── Dataset records

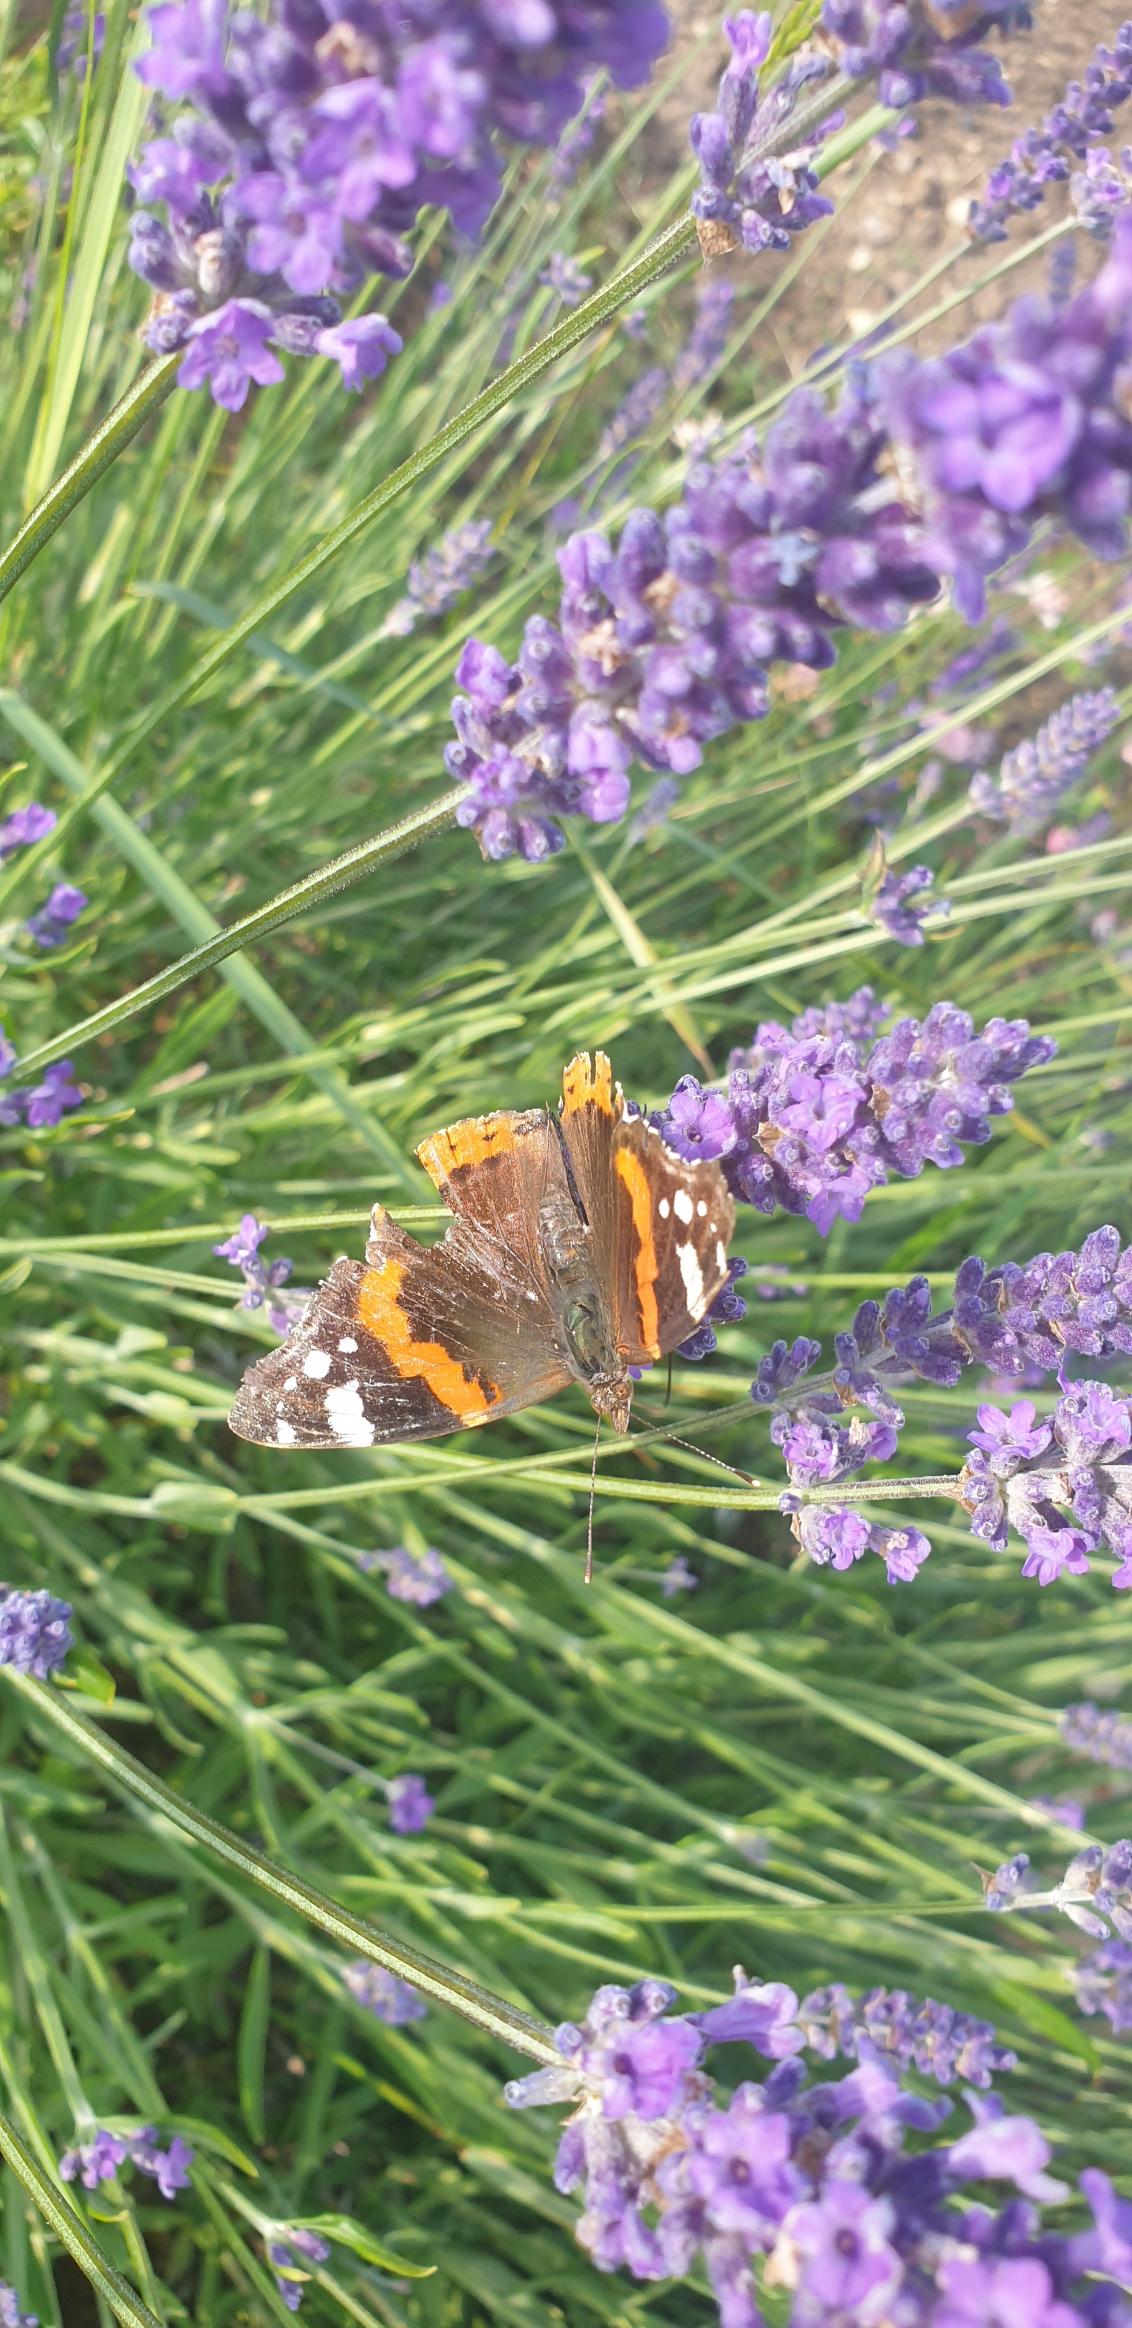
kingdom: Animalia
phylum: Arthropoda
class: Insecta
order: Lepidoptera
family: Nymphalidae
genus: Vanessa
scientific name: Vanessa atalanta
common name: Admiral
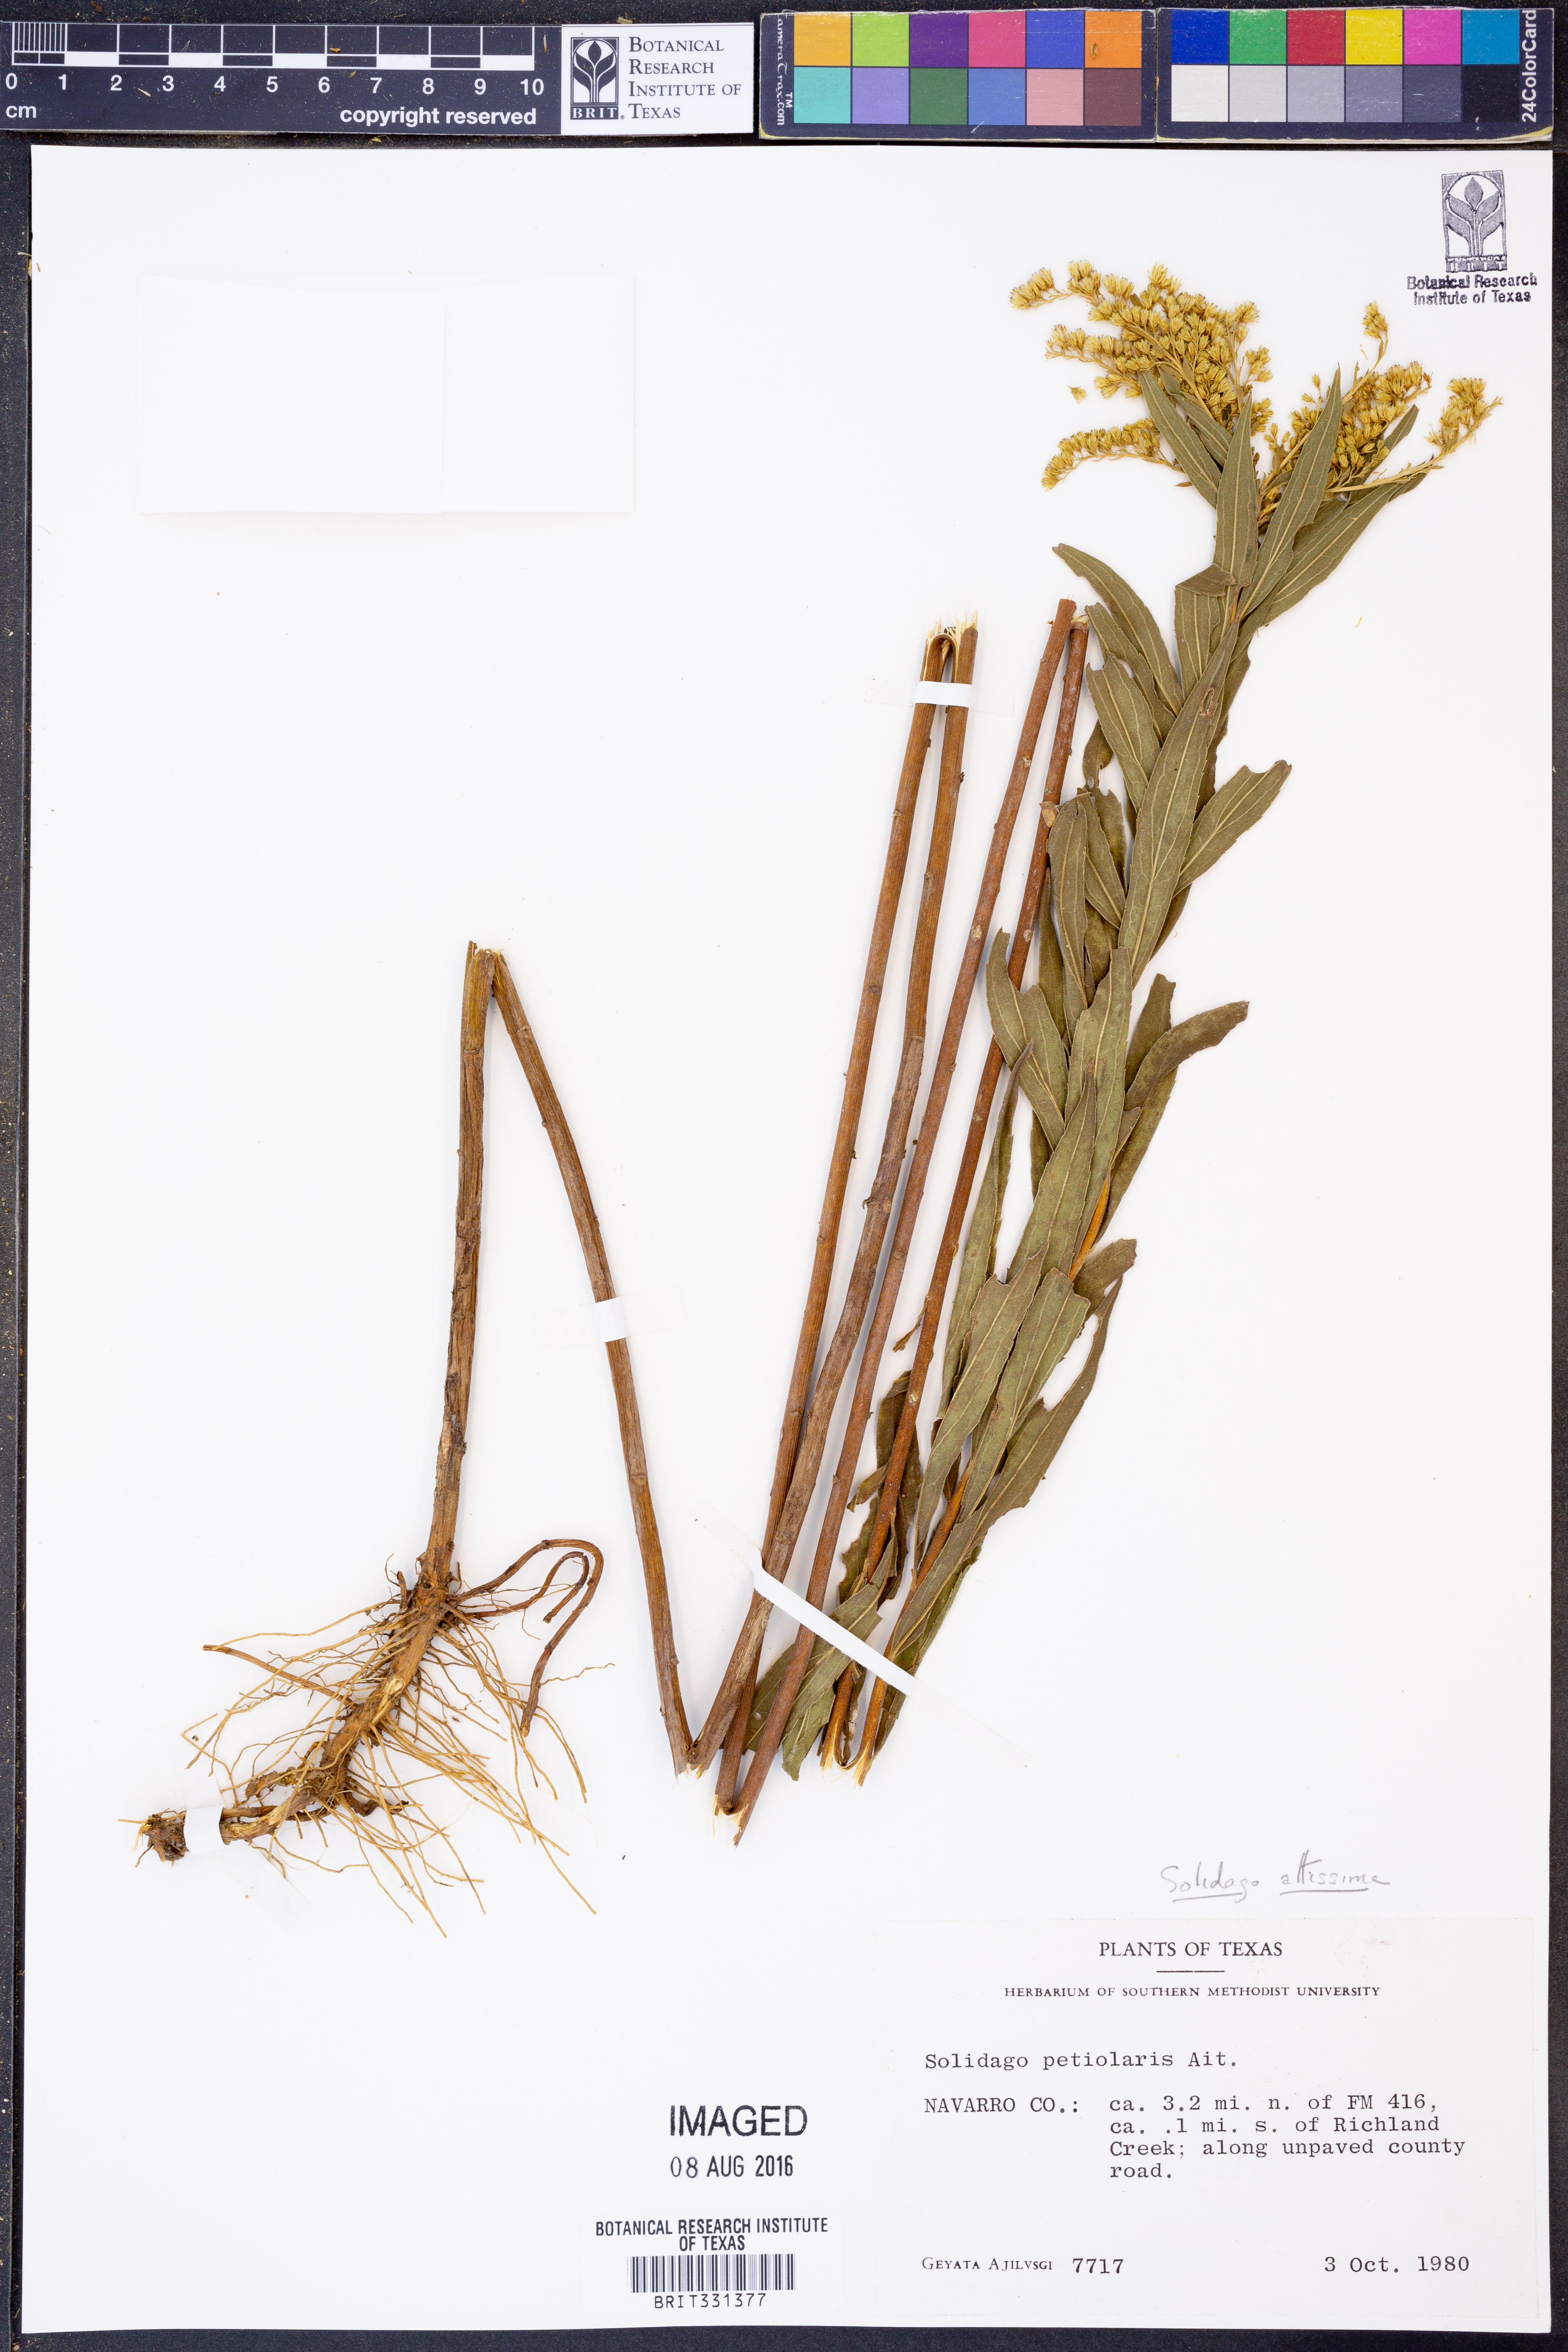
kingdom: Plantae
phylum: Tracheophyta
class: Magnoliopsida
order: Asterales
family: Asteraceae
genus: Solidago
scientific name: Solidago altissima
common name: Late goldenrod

────

What is expected –
Reproduce the listing from the line containing "phylum: Arthropoda" through the end of the listing, inclusive, putting "vernacular name" in place of each "common name" and leaving everything else unchanged. Omit the pictures from your answer.

Response to the exercise –
phylum: Arthropoda
class: Insecta
order: Lepidoptera
family: Nymphalidae
genus: Vanessa
scientific name: Vanessa atalanta
vernacular name: Admiral
kingdom: Plantae
phylum: Tracheophyta
class: Magnoliopsida
order: Asterales
family: Asteraceae
genus: Solidago
scientific name: Solidago altissima
vernacular name: Late goldenrod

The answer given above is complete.